» Document section
Kroeplin initially sought evidence for barely measurable, weak fields, such as those impacting astronauts in space travel. In this pursuit, he encountered one of the mentioned artists, namely Ruth Klueber from Germany, who created artistic droplet images. She allowed water droplets to evaporate and captured macro shots of the resulting solid residues. Her circular formations exhibit diverse, often surprising shapes, like a South Sea inhabitant in a sample of seawater from Samoa. These droplet images piqued Kroeplin's curiosity: he wanted to ascertain whether external influences could alter the emerging structures.
According to Kroeplin, the image structure in water can be imagined as standing waves or as a hologram. In the images, he could identify components attributable to sedimentation and crystallisation. However, these components alone are not sufficient to explain the structures. Electromagnetic fields certainly contribute, but they cannot be the sole cause, as sound fields - purely mechanical fields - also lead to changes in the images.
His team has conducted experiments with mental influence that seem to show us that, in addition to electromagnetic and mechanical waves, there are waves that do not have these properties and that we as humans can generate.
The implication is that our mind is capable of receiving information and amplifying it in such a way that image-forming forces arise. This is in line with the notion of “mind shapes matter” by taking structures from the overarching (quantum) field and incarnating them into our material world, which is in line with the teachings of Asian wisdom traditions preaching “mind over matter”.

» Records provided
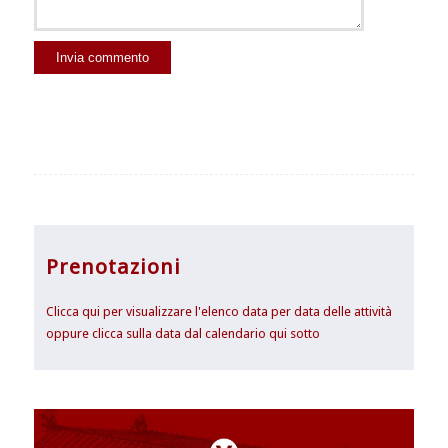
Prenotazioni
Clicca qui per visualizzare l'elenco data per data delle attività
oppure clicca sulla data dal calendario qui sotto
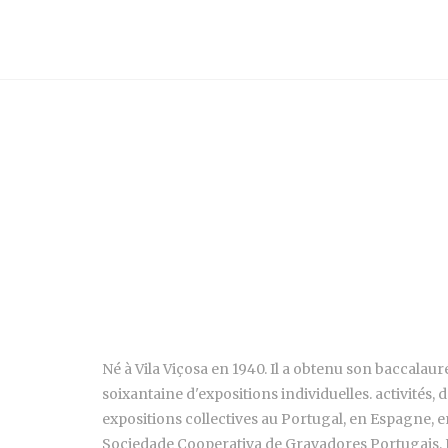
Né à Vila Viçosa en 1940. Il a obtenu son baccalaur
soixantaine d'expositions individuelles. activités, d
expositions collectives au Portugal, en Espagne, en
Sociedade Cooperativa de Gravadores Portugais, Ko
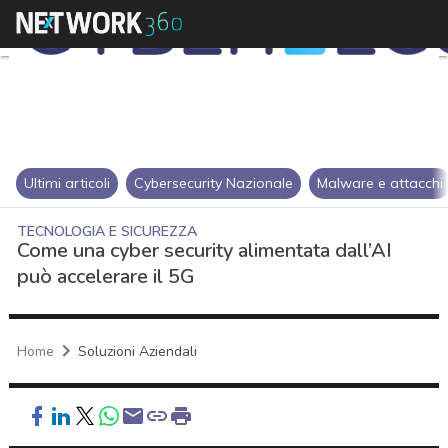
Ultimi articoli
Cybersecurity Nazionale
Malware e attacchi
TECNOLOGIA E SICUREZZA
Come una cyber security alimentata dall’AI
può accelerare il 5G
Home
Soluzioni Aziendali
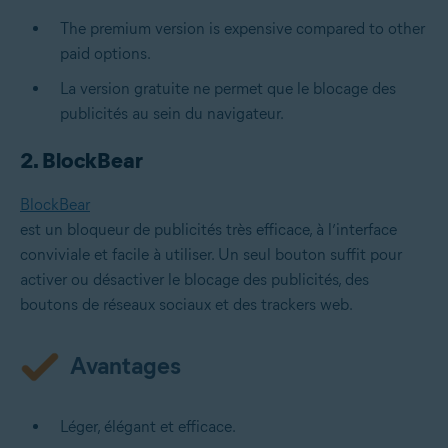
The premium version is expensive compared to other
paid options.
La version gratuite ne permet que le blocage des
publicités au sein du navigateur.
2. BlockBear
BlockBear
est un bloqueur de publicités très efficace, à l’interface
conviviale et facile à utiliser. Un seul bouton suffit pour
activer ou désactiver le blocage des publicités, des
boutons de réseaux sociaux et des trackers web.
Avantages
Léger, élégant et efficace.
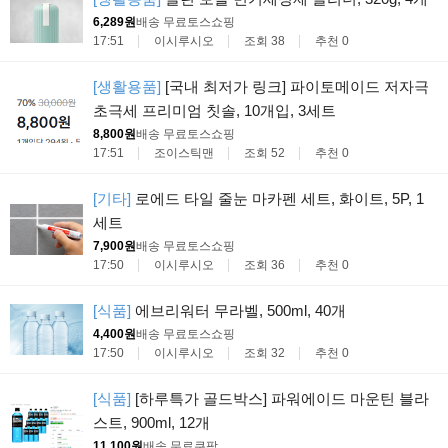
6,289원
배송 무료
토스쇼핑
17:51
이시루시오
조회 38
추천 0
[생활용품]
[국내 최저가 링크] 파이토메이드 저자극
초극세 프리미엄 칫솔, 10개입, 3세트
8,800원
배송 무료
토스쇼핑
17:51
조이스틱맨
조회 52
추천 0
[기타]
로에드 타일 줄눈 마카펜 세트, 화이트, 5P, 1
세트
7,900원
배송 무료
토스쇼핑
17:50
이시루시오
조회 36
추천 0
[식품]
에브리워터 무라벨, 500ml, 40개
4,400원
배송 무료
토스쇼핑
17:50
이시루시오
조회 32
추천 0
[식품]
[하루특가 골드박스] 파워에이드 마운틴 블라
스트, 900ml, 12개
11,100원
배송 무료
쿠팡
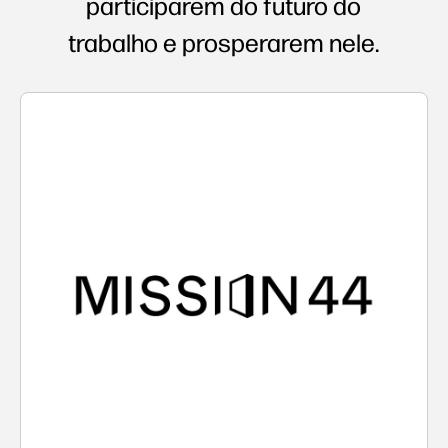
participarem do futuro do
trabalho e prosperarem nele.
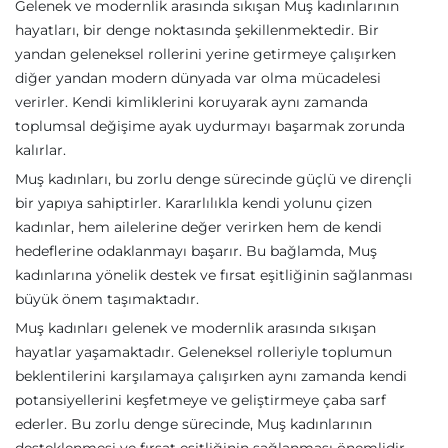
Gelenek ve modernlik arasında sıkışan Muş kadınlarının
hayatları, bir denge noktasında şekillenmektedir. Bir
yandan geleneksel rollerini yerine getirmeye çalışırken
diğer yandan modern dünyada var olma mücadelesi
verirler. Kendi kimliklerini koruyarak aynı zamanda
toplumsal değişime ayak uydurmayı başarmak zorunda
kalırlar.
Muş kadınları, bu zorlu denge sürecinde güçlü ve dirençli
bir yapıya sahiptirler. Kararlılıkla kendi yolunu çizen
kadınlar, hem ailelerine değer verirken hem de kendi
hedeflerine odaklanmayı başarır. Bu bağlamda, Muş
kadınlarına yönelik destek ve fırsat eşitliğinin sağlanması
büyük önem taşımaktadır.
Muş kadınları gelenek ve modernlik arasında sıkışan
hayatlar yaşamaktadır. Geleneksel rolleriyle toplumun
beklentilerini karşılamaya çalışırken aynı zamanda kendi
potansiyellerini keşfetmeye ve geliştirmeye çaba sarf
ederler. Bu zorlu denge sürecinde, Muş kadınlarının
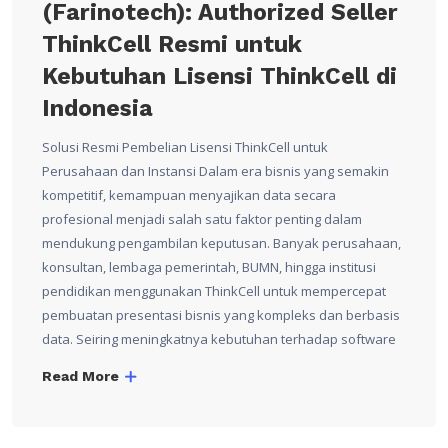
(Farinotech): Authorized Seller
ThinkCell Resmi untuk
Kebutuhan Lisensi ThinkCell di
Indonesia
Solusi Resmi Pembelian Lisensi ThinkCell untuk
Perusahaan dan Instansi Dalam era bisnis yang semakin
kompetitif, kemampuan menyajikan data secara
profesional menjadi salah satu faktor penting dalam
mendukung pengambilan keputusan. Banyak perusahaan,
konsultan, lembaga pemerintah, BUMN, hingga institusi
pendidikan menggunakan ThinkCell untuk mempercepat
pembuatan presentasi bisnis yang kompleks dan berbasis
data. Seiring meningkatnya kebutuhan terhadap software
Read More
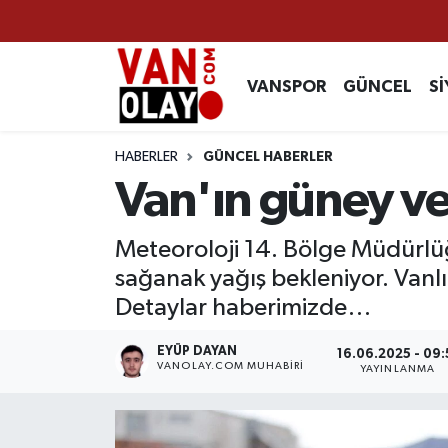
Vanspor
Van Nöbetçi Eczaneler
VANSPOR
GÜNCEL
Sİ
Güncel
Van Hava Durumu
HABERLER
GÜNCEL HABERLER
Siyaset
Van Namaz Vakitleri
Van'ın güney ve 
Ekonomi
Van Trafik Yoğunluk Haritası
Meteoroloji 14. Bölge Müdürlüğ
sağanak yağış bekleniyor. Vanlı
Sağlık
Süper Lig Puan Durumu ve Fikstür
Detaylar haberimizde…
Eğitim
Tüm Manşetler
EYÜP DAYAN
16.06.2025 - 09:
VANOLAY.COM MUHABIRI
YAYINLANMA
Bilim & Teknoloji
Son Dakika Haberleri
Dünya
Haber Arşivi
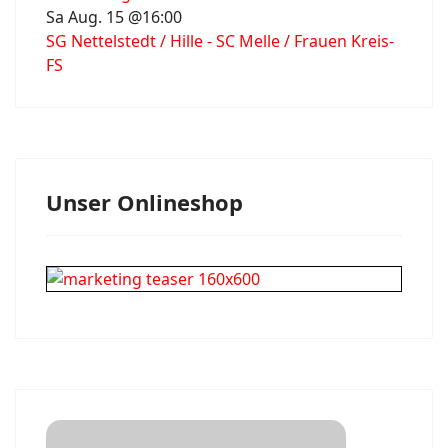
Sa Aug. 15 @16:00
SG Nettelstedt / Hille - SC Melle / Frauen Kreis-
FS
Unser Onlineshop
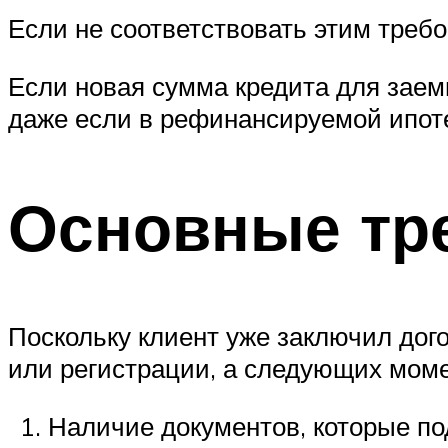
Если не соответствовать этим треб
Если новая сумма кредита для заем
даже если в рефинансируемой ипоте
Основные тр
Поскольку клиент уже заключил дого
или регистрации, а следующих моме
Наличие документов, которые п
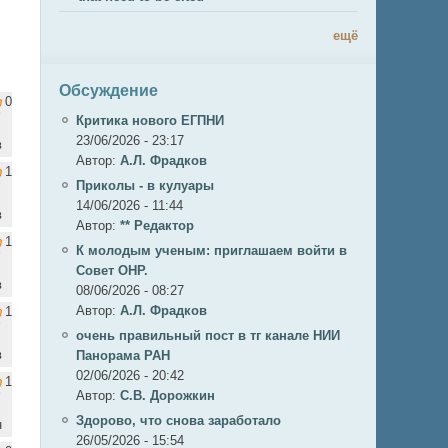
ещё
Обсуждение
0
Критика нового ЕГПНИ
23/06/2026 - 23:17
в
Автор:
А.Л. Фрадков
1
Приколы - в кулуары
14/06/2026 - 11:44
в
Автор:
** Редактор
1
К молодым ученым: приглашаем войти в
Совет ОНР.
в
08/06/2026 - 08:27
Автор:
А.Л. Фрадков
1
очень правильный пост в тг канале НИИ
в
Панорама РАН
02/06/2026 - 20:42
1
Автор:
С.В. Дорожкин
Здорово, что снова заработало
н
26/05/2026 - 15:54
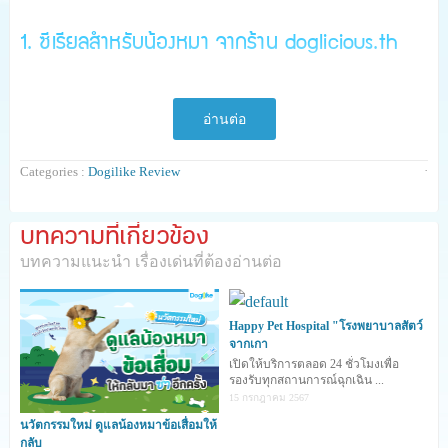
1. ซีเรียลสำหรับน้องหมา จากร้าน doglicious.th
สายซีเรียลห้ามพลาด doglicious.th ร้านขนมน้องหมา
อ่านต่อ
แบรนด์ดัง จัดทำซีเรียลสำหรับน้องหมาน้องแมว จัดมา 7
แบบ 7 รสชาติไปเลย ทั้งรสไก่ รสเนื้อ รสปลา และรสอื่น ๆ
·
Categories :
Dogilike Review
อีกมากมาย นอกจากจะมีซีเรียลแล้วร้านนี้ยังขายทั้ง ขนมเค้ก
พิซซ่า และขนมต่าง ๆ สำหรับน้องหมา ปลอดภัยต่อสุขภาพ
บทความที่เกี่ยวข้อง
และสุดแสนจะน่ากิน
บทความแนะนำ เรื่องเด่นที่ต้องอ่านต่อ
Happy Pet Hospital "โรงพยาบาลสัตว์
จากเกา
เปิดให้บริการตลอด 24 ชั่วโมงเพื่อ
รองรับทุกสถานการณ์ฉุกเฉิน ...
15 กรกฎาคม 2567
นวัตกรรมใหม่ ดูแลน้องหมาข้อเสื่อมให้
กลับ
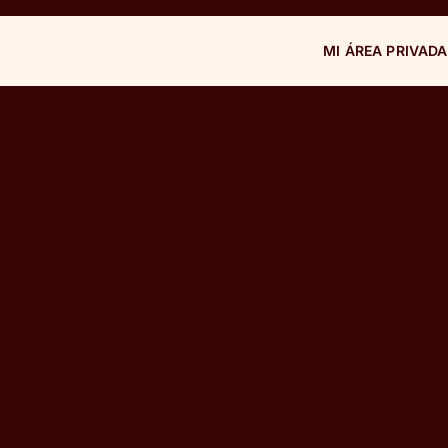
MI ÁREA PRIVADA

» What you need to do
- 1) From the passage on Kroeplin's water droplet images, reproduce the part starting with "According to Kroeplin, the" and going on through "humans can generate.".
- 2) Carry on the passage about Kroeplin's water droplet research from where it stops.

» Answers to the exercise
- 1)
According to Kroeplin, the image structure in water can be imagined as standing waves or as a hologram. In the images, he could identify components attributable to sedimentation and crystallisation. However, these components alone are not sufficient to explain the structures. Electromagnetic fields certainly contribute, but they cannot be the sole cause, as sound fields - purely mechanical fields - also lead to changes in the images.
His team has conducted experiments with mental influence that seem to show us that, in addition to electromagnetic and mechanical waves, there are waves that do not have these properties and that we as humans can generate.

- 2)
For water and aqueous solutions, this means that in addition to being a substance essential for life, it additionally has a completely different role. It responds to external influences, stores and transmits them as information. Oceans, lakes, rivers, and streams are information repositories with a complex memory, where information can be retained (stored) and forgotten (erased). Since the property of information storage applies to plants, animals, and humans, life on Earth is in a constant exchange of information and thus automatic communication.
My first thought was this explains why plants seem to grow better and more healthily when we talk to them. Assuming that, in general, we speak to plants in a loving and positive manner rather than insulting them, Emoto's observations could clarify how we create more beautiful water crystals by sending good vibrations to plants (through our thoughts and words. Given that plants consist of about 80-95% water, it seems natural to me that beautiful water crystals translate to more vibrant, healthier plants.
This concept doesn't apply only to plants of course. Us humans are also influenced by the energies of others, or the frequencies of music. Emoto's observations show that soothing music forms our water crystals differently than heavy metal, explaining why our mood and thoughts can be influenced differently.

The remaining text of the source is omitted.